# Problem requirements
Beginning with the line that contains "Veranstaltungskalender Sauerland Tourismus", transcribe every line through the end of the entries exactly as written, and reproduce nothing else.

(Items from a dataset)
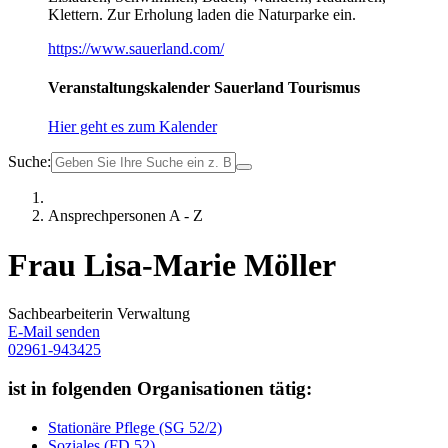
Klettern. Zur Erholung laden die Naturparke ein.
https://www.sauerland.com/
Veranstaltungskalender Sauerland Tourismus
Hier geht es zum Kalender
Suche:
Ansprechpersonen A - Z
Frau Lisa-Marie Möller
Sachbearbeiterin Verwaltung
E-Mail senden
02961-943425
ist in folgenden Organisationen tätig:
Stationäre Pflege (SG 52/2)
Soziales (FD 52)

# Exercise result
Veranstaltungskalender Sauerland Tourismus
Hier geht es zum Kalender
Suche:
Ansprechpersonen A - Z
Frau Lisa-Marie Möller
Sachbearbeiterin Verwaltung
E-Mail senden
02961-943425
ist in folgenden Organisationen tätig:
Stationäre Pflege (SG 52/2)
Soziales (FD 52)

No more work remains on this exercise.